To provide the necessary S&T infrastructure and support for fundamental research in the six research ideas, NSF has identified three process ideas:

  • Growing Convergent Research at NSF – strategic support for research projects and programs that are motivated by intellectual opportunities and/or important societal problems, and that would benefit from the convergence of (subsets) of physical sciences, biological sciences, computing, engineering, and the social and behavioral sciences;
  • Mid-scale Research Infrastructure – a new approach to research infrastructure for NSF’S science and engineering activities that would rely increasingly on cyberinfrastructure, broadly defined, use infrastructure that is diverse in space, cost, and implementation time, and require dynamic and nimble responses to new challenges; and,
  • NSF 2050: Integrative  Foundational Fund (IFF) – an effort similar to NIH’s Common Fund that will identify and support bold, long-term foundational research questions to set the stage for breakthrough science and engineering all the way to NSF’s Centennial in 2050.

In addition to NSF’s release of a proposed long-term research agenda, two reports focused on Big Data and advanced computing infrastructures were also released by the federal government in May.

 Developed by the National Science and Technology Council, The Federal Big Data Research and Development Strategic Plan provides a roadmap to develop and expand each federal agency’s individual mission-driven programs and investments related to Big Data.

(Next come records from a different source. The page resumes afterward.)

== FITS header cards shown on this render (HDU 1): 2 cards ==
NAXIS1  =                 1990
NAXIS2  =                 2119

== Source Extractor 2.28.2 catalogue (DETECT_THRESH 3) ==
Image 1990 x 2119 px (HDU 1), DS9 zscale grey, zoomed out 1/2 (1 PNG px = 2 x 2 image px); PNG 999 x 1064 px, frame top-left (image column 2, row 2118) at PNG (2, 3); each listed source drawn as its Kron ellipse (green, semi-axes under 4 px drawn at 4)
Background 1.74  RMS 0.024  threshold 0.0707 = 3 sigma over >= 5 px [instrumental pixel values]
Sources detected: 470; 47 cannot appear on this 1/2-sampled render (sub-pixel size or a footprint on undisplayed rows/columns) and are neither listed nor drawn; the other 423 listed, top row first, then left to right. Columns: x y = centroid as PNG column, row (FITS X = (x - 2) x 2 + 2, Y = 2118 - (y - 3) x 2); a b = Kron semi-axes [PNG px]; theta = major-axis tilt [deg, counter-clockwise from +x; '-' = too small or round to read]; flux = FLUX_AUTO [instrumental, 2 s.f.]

The strategy identifies seven strategies that represent key areas of importance for Big Data research and development (R&D) that would:

  • Create next-generation capabilities by leveraging emerging Big Data foundations, techniques, and technologies;
  • Support R&D to explore and understand trustworthiness of data and resulting knowledge, to make better decisions, enable breakthrough discoveries, and take confident action;
  • Build and enhance research cyberinfrastructure that enables Big Data innovation in support of agency missions;
  • Increase the value of data through policies that promote sharing and management of data;
  • Understand Big Data collection, sharing, and use with regard to privacy, security, and ethics;
  • Improve the national landscape for Big Data education and training to fulfill increasing demand for both deep analytical talent and analytical capacity for the broader workforce; and,
  • Create and enhance connections in the national Big Data innovation ecosystem.

The other recent report – The Future Directions for NSF Advanced Computing Infrastructure to Support U.S. Science and Engineering – was conducted by the National Academies of Sciences, Engineering, and Medicine to examine “priorities and associated trade-offs for advanced computing investments and strategy.” In support of these efforts, the authors of the report provided a series of recommendations for NSF, including:

  • Sustain and seek to grow its investments in advanced computing to include hardware and services, software and algorithms, and expertise;
  • Pay particular attention to providing support for the revolution in data-driven science along with simulation;
  • Collect community requirements and construct and publish roadmaps to allow NSF to set priorities better and make more strategic decisions about advanced computing;
  • Adopt approaches that allow investments in advanced computing hardware acquisition, computing services, data services, expertise, algorithms, and software to be considered in an integrated manner;
  • Support the development and maintenance of expertise, scientific software, and software tools that are needed to make efficient use of its advanced computing resources;
  • Invest modestly to explore next-generation hardware and software technologies to explore new ideas for delivering capabilities that can be used effectively for scientific research, tested, and transitioned into production where successful; and,
  • Manage advanced computing investments in a more predictable and sustainable way.